Postgresql – Ways to speed up IN queries under PostgreSQL

performancepostgresql

I have a query of the following form:

SELECT * FROM twitter_personas WHERE twitter_user_id IN ($1, $2, $3, ..., $25000)

The IN query has anywhere from 10 to 25000 values. The query runs for minutes at a time. I have a backlog of nearly 500,000 queries like this to run.

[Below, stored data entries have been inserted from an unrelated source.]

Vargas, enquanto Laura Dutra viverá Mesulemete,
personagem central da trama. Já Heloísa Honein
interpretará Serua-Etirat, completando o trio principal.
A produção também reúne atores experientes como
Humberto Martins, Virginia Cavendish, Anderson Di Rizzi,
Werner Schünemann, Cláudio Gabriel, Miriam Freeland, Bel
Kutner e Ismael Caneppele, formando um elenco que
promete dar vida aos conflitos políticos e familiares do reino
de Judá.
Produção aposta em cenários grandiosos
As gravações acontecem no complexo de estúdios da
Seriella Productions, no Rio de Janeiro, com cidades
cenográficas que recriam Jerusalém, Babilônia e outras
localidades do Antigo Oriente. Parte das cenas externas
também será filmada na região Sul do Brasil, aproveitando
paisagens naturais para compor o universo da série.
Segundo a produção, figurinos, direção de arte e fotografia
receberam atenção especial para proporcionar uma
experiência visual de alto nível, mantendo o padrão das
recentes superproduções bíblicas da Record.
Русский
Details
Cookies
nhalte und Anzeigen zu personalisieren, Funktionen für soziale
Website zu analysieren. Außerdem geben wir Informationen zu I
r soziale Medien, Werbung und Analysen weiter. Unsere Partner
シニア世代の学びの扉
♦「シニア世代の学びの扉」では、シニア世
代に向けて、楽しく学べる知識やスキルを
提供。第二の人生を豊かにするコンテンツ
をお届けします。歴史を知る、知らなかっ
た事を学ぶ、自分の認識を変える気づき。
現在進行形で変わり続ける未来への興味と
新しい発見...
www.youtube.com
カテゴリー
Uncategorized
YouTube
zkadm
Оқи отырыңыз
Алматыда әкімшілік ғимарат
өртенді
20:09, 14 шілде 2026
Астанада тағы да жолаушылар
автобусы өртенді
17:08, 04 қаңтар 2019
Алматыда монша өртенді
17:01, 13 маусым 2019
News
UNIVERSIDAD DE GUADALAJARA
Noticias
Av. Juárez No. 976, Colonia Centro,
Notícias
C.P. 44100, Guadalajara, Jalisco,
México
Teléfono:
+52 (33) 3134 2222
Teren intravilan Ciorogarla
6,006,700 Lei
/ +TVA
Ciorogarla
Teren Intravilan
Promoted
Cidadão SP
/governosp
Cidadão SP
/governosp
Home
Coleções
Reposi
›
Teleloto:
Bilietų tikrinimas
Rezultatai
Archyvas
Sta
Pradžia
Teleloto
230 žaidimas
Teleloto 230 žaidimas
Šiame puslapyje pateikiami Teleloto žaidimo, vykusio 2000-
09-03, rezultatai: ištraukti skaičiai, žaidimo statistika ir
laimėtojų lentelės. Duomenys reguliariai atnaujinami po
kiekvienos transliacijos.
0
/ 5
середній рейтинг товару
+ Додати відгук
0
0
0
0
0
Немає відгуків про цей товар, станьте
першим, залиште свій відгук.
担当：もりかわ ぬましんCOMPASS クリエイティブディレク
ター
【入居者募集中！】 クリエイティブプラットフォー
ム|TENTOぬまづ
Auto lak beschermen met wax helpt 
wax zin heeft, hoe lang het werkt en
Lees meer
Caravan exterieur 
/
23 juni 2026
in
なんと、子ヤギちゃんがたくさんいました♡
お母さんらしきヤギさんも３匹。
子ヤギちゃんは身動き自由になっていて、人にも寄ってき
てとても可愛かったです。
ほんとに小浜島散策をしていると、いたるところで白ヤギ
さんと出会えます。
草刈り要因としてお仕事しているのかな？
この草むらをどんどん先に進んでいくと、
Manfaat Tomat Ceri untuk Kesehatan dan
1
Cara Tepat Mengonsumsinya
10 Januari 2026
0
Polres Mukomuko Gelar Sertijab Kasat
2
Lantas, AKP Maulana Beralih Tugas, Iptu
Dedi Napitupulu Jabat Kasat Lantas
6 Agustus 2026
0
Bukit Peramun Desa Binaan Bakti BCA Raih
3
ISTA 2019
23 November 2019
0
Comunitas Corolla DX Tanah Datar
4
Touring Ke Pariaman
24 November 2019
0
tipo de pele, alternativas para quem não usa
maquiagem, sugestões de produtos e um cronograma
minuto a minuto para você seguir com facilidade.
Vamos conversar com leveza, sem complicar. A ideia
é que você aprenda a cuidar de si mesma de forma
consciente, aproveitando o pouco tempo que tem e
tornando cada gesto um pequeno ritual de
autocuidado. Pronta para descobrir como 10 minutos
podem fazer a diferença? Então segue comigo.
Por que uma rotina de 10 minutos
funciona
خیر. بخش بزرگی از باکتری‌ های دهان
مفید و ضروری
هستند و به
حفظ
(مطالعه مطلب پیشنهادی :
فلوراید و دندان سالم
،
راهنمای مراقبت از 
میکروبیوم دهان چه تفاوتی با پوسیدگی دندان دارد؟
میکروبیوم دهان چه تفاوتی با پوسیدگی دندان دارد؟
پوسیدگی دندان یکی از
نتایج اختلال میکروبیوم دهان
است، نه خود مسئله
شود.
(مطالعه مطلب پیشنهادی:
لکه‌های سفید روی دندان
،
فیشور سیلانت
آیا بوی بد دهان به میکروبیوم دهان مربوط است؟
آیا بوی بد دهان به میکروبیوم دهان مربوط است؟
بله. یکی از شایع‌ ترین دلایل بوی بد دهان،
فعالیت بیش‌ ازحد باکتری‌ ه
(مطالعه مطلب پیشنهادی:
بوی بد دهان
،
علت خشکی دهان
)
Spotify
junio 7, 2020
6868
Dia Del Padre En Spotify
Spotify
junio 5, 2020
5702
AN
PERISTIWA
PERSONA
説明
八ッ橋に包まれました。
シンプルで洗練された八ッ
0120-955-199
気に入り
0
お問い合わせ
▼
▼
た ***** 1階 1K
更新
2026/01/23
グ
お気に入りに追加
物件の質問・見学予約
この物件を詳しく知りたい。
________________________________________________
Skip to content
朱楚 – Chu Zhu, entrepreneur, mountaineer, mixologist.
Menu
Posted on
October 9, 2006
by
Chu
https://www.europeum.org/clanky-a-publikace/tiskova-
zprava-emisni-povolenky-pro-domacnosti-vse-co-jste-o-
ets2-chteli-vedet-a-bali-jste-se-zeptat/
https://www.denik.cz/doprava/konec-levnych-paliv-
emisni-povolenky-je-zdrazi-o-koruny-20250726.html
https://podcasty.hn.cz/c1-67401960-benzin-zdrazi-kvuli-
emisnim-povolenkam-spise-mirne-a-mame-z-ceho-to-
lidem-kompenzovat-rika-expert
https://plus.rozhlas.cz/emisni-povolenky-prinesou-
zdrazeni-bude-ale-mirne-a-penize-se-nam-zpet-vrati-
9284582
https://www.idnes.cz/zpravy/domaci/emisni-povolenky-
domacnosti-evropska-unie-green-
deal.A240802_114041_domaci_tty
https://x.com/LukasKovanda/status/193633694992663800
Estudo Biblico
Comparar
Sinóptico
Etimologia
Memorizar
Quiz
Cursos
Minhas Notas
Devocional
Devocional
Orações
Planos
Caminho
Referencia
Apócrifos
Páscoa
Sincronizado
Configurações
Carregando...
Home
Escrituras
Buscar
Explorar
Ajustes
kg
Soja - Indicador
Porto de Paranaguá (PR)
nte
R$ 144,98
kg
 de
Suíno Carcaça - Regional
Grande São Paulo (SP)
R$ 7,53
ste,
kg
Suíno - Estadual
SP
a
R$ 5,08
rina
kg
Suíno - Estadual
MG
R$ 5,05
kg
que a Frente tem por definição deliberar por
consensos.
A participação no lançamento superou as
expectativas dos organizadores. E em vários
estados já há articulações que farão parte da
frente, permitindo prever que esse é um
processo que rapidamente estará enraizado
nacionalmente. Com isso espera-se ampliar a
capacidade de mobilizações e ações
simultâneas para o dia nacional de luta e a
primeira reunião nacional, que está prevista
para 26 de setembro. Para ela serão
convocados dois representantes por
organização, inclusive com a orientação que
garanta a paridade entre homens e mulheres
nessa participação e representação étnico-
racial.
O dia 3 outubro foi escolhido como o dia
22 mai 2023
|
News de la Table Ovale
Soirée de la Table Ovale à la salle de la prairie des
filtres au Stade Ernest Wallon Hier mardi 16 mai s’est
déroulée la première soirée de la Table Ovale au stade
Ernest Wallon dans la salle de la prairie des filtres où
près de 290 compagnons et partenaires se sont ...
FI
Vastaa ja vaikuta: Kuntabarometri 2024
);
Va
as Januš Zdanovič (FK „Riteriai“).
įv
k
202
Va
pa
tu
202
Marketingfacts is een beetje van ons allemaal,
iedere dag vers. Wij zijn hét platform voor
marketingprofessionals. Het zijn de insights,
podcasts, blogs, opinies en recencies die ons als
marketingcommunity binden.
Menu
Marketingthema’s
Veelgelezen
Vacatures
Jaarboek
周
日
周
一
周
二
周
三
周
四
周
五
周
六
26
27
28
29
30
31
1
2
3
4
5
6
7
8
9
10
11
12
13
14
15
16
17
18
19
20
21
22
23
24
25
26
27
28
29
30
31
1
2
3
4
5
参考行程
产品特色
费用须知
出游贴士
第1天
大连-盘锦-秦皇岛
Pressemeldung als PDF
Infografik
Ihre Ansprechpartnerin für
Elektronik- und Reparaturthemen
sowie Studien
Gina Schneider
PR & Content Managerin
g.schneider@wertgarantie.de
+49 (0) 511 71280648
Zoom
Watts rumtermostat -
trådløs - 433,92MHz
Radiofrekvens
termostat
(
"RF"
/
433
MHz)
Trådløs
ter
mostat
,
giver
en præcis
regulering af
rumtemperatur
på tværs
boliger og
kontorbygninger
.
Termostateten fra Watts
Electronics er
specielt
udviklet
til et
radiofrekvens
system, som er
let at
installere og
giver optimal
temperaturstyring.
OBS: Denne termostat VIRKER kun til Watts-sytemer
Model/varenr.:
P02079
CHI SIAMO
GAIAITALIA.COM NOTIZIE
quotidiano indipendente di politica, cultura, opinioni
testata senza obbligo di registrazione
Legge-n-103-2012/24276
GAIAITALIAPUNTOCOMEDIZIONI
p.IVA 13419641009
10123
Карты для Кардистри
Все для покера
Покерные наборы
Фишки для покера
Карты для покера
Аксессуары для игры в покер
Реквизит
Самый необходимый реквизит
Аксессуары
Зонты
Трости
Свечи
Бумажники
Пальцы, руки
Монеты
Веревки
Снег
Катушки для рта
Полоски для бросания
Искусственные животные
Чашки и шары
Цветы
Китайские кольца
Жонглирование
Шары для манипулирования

The twitter_user_id column is indexed. Any ideas on how I could speed this up?

# \d twitter_personas
                                    Table "public.twitter_personas"
      Column      |          Type          |                         Modifiers                          
------------------+------------------------+------------------------------------------------------------
 persona_id       | uuid                   | not null
 twitter_user_id  | bigint                 | 
 screen_name      | character varying(40)  | not null
 avatar_url       | text                   | 
 hashval          | integer                | not null default nextval('personas_hashval_seq'::regclass)
Indexes:
    "twitter_personas_pkey" PRIMARY KEY, btree (persona_id)
    "index_twitter_personas_on_screen_name" UNIQUE, btree (screen_name)
    "index_twitter_personas_on_screen_name_persona_id" btree (screen_name, persona_id)
    "index_twitter_personas_twitter_user_id" btree (twitter_user_id) WHERE twitter_user_id IS NOT NULL

Best Answer

IN() using many parameters will result in many cases in a sequential table scan. That might be slow, depending on table size and speed of your system.

Create a temporary table with all your variables and join on this table:

CREATE TEMP TABLE t AS 
  SELECT * FROM (VALUES(1),(2),(3)) x(twitter_user_id);

SELECT 
  twitter_personas.* 
FROM twitter_personas 
  JOIN t USING(twitter_user_id);

Use EXPLAIN to see the difference between the queryplans.